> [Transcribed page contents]
BEGIN

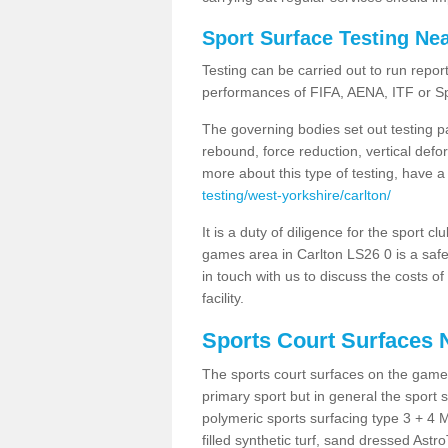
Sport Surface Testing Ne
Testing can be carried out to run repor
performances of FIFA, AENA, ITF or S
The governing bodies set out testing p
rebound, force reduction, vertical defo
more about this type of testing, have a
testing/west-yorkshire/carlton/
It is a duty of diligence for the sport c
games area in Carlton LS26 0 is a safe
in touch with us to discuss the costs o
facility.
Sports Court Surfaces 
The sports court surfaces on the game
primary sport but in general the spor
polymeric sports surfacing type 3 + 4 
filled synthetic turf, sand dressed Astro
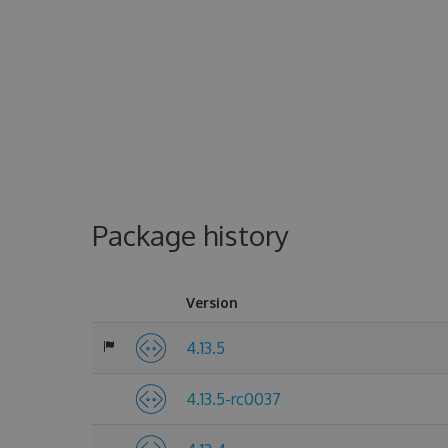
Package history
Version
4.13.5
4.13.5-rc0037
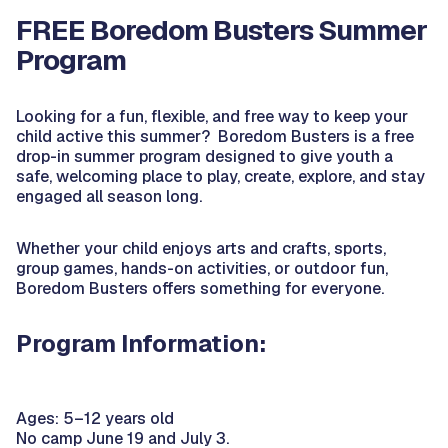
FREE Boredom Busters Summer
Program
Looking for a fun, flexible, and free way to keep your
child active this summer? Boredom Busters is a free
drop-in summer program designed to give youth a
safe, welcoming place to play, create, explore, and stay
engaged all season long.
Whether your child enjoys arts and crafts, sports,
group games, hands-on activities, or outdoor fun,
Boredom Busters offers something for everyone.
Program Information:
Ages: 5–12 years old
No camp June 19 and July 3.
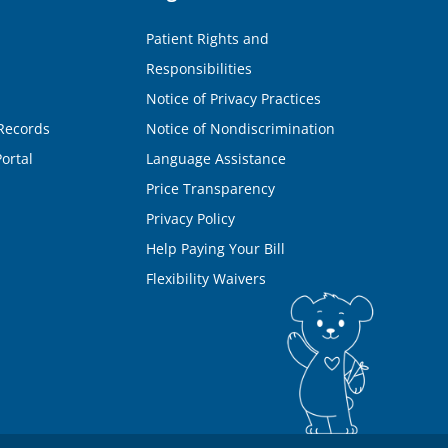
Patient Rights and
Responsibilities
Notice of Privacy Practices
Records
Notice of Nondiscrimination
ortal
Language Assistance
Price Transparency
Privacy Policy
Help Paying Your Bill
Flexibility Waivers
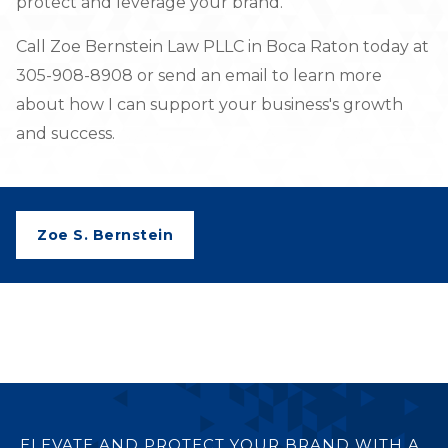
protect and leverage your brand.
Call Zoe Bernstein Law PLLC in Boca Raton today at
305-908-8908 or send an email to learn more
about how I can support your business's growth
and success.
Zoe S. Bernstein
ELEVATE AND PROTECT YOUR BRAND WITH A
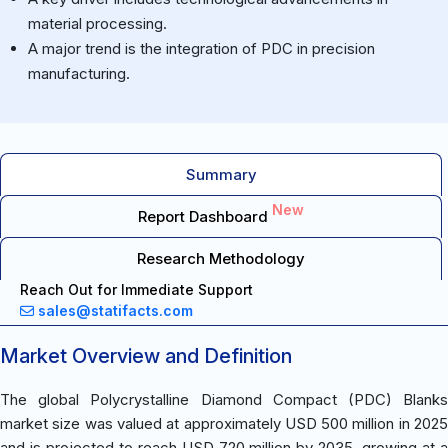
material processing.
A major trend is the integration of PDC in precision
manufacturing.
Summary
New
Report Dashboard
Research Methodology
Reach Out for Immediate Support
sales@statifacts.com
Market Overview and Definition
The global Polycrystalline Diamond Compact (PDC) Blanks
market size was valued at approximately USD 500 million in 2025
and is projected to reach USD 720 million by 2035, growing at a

END

> [ASSIGNMENT] Using the data above, return the lines from the one holding "group games, hands-on" through the one holding "305-908-8908 or send an email to learn more" exactly, but not the pictures.

> [WRITTEN ANSWER]
group games, hands-on activities, or outdoor fun,
Boredom Busters offers something for everyone.
Program Information:
Ages: 5–12 years old
No camp June 19 and July 3.
Patient Rights and
Responsibilities
Notice of Privacy Practices
Records
Notice of Nondiscrimination
ortal
Language Assistance
Price Transparency
Privacy Policy
Help Paying Your Bill
Flexibility Waivers
protect and leverage your brand.
Call Zoe Bernstein Law PLLC in Boca Raton today at
305-908-8908 or send an email to learn more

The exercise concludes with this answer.